Plum designed the new facility to handle isolation cases in which contagion could be a factor, with a lineup of 59 private rooms.

This will be a bonus for doctors because it will let the Walnut Creek SNF take any and all of a physician’s patients, Hakim said. In addition, the facility will have enhanced connectivity to let doctors more easily connect to patient medical records, and a space for physicians to work with the SNF’s care coordinators.

The building should be finished by the end of this year or the start of 2020. The site was chosen because the land, which Plum already owned, filled out a gap in the company’s coverage in the Bay Area, Hakim said.

Changing care landscape

The challenges of building a new facility includes the expenses, and the fact that the facility is being designed as something similar to “a mini hospital unit” — which requires more time and costs for licensing and approvals, according to Hakim.

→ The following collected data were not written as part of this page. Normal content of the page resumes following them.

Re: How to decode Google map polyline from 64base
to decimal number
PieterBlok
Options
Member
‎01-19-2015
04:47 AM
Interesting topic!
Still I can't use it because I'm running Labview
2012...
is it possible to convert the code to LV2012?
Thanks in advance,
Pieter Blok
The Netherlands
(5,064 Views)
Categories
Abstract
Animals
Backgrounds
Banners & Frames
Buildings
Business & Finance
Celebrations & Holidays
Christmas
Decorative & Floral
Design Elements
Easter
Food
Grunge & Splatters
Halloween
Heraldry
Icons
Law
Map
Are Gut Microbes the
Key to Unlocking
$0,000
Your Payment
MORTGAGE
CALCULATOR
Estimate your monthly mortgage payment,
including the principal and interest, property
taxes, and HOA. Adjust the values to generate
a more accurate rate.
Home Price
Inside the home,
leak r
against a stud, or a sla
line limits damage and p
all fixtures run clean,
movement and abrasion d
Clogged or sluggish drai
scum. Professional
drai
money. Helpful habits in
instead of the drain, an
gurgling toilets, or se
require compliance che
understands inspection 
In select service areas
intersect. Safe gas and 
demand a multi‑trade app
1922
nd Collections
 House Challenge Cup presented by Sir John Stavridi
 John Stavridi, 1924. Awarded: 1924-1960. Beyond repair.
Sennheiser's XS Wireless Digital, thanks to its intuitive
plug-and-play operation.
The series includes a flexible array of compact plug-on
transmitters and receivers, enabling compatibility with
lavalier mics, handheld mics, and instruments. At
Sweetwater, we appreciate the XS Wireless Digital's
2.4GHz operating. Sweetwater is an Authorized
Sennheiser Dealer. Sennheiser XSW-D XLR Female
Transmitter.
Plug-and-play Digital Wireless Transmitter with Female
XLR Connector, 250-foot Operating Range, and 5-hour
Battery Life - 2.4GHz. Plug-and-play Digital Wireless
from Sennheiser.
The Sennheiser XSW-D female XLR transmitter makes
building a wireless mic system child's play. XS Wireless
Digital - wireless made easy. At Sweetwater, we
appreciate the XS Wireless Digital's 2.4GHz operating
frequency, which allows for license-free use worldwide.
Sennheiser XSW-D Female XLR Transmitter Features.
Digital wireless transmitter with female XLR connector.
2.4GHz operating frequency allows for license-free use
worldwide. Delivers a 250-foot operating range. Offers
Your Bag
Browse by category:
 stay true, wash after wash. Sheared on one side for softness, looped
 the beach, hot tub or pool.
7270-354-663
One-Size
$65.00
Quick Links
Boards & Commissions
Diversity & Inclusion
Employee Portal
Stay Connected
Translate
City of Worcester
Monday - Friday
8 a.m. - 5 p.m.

But the facility isn’t going to compete with hospitals as much as it fulfills a need for them.

“What I see when I talk with hospital executives is they focus on providing the right type of care for the patient as quickly as possible without the risk of rehospitalization,” Hakim told SNN. “They want top-level care, they want it as quickly as they can, and they want minimal or no risk of rehospitalization. That means two things: Care needs to be much more integrated, and it means the facility needs to be better aligned at providing a greater complexity of care for the patient.”

That’s another advantage of building new as opposed to acquiring, he added. New facilities can be constructed close to hospital systems that have expressed a need for more integrated care.

Another advantage Plum has is the fact that transitional care has not really taken hold in California, according to Grant Goodman, who worked on Plum’s development financing for the Columbus, Ohio-based Lancaster Pollard.

For his part, Hakim thinks the high-acuity, short-term model could spread across the U.S., especially given the cost of the hospital setting — joining the ranks of others who have made similar predictions given changing reimbursement incentives and the growing capabilities of home health providers. But that doesn’t mean that long-term care is going to disappear.

“There’ll always be a need for long-term care,” he said. “Our goal for these facilities isn’t to replace long-term care, but to have much more focused care for an emerging part of the population.”